Specific results beat generic testimonials. "Helped Mike's HVAC increase booked calls by 38% in 90 days" is worth 10x more than "Great company to work with!" Use real numbers whenever you have them.
A testimonial with a real name, photo, and specific detail ("they fixed our foundation drainage issue in one visit — no mess left behind") converts far better than "Great service! — J.S." Include the customer's first name, city, and what service they used.
If you've worked with recognizable local businesses, organizations, or been featured in a local publication, display their logo or mention. Even "Featured in the Fairhope Courier" builds credibility fast.

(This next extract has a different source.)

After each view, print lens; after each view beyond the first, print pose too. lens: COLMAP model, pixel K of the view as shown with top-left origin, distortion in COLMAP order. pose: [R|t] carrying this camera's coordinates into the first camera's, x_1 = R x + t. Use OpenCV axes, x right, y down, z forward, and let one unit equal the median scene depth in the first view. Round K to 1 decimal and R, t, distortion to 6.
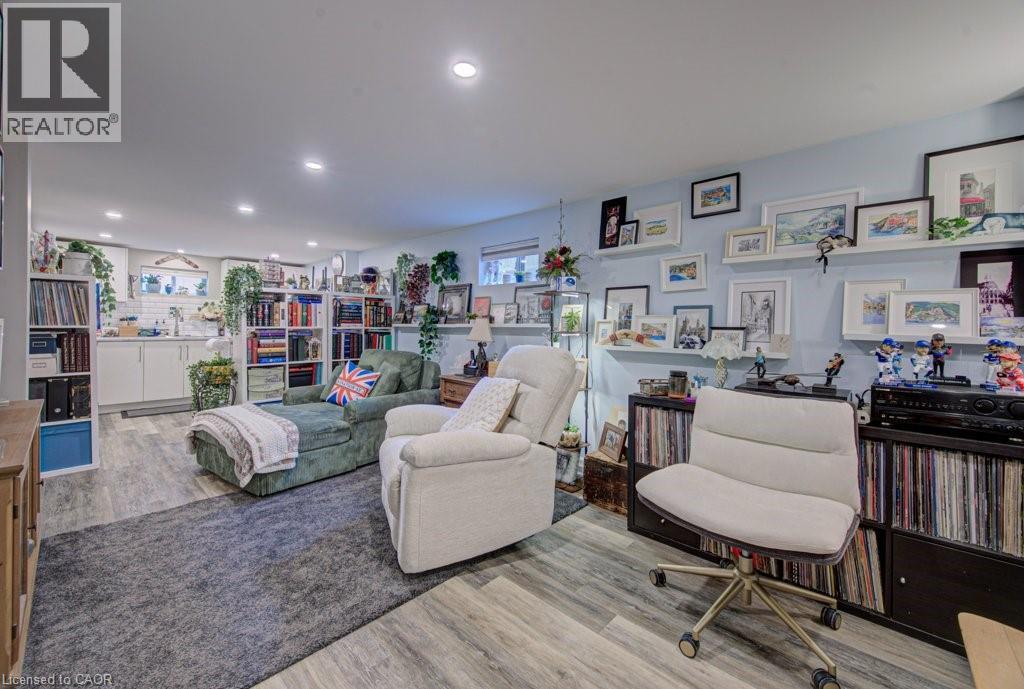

Calls-to-Action That Get Clicked
Every page on your site should have one clear primary CTA. The mistake most business owners make: vague, generic buttons that create zero urgency.
Weak CTAs
- "Contact Us"
- "Learn More"
- "Submit"
- "Click Here"
Specific CTAs That Convert
- "Get My Free Quote"
- "Book a Same-Day Appointment"
- "See My Free Website Mockup"
- "Start My Free SEO Audit"
Rules for great CTAs:
- Use first person: "Get My Free Quote" outperforms "Get a Free Quote" by up to 90% in A/B tests
- Make it specific to what they get — not what they do
- Add urgency without being pushy: "Today Only," "Limited Spots," "Book Before [Day]" — only if it's real
- Reduce risk near the button: "No obligation. No credit card." or "We respond within 2 hours."
- Every page gets one primary CTA and optionally one secondary CTA (softer, lower commitment)
Common Copy Mistakes That Kill Conversions
These are the most common mistakes we see on small business websites across Baldwin County — and they're all fixable in an afternoon.
Online readers scan — they don't read linearly. Keep paragraphs to 2–3 sentences max. Use bullet points for lists. Use subheadings to break up every section. White space is your friend.
Write the way your customers talk — not the way insiders talk. If your customers Google "leaky pipe repair" not "hydraulic infiltration solutions," use their language. Read your own copy out loud — if it sounds stiff, rewrite it conversationally.
If you serve Fairhope, Daphne, Gulf Shores, or anywhere in Baldwin County, say so — clearly and naturally throughout your copy. "We serve homeowners in Fairhope, Daphne, and across Baldwin County" tells Google where to rank you and tells locals they've found the right business.
Count the number of times your homepage says "We" vs. "You." If "we" wins by a big margin, rewrite to flip the perspective. "You'll have a fully functional website in 14 days" lands better than "We deliver websites in 14 days."
A beautiful photo of your team or work is great — but if there's no text explaining what you do and who you help, visitors are guessing. Your hero always needs a headline, subheadline, and CTA button.
Over 60% of local business searches happen on mobile. Read every page on your phone after you write it. Long sentences, no line breaks, and tiny buttons are conversion killers on small screens.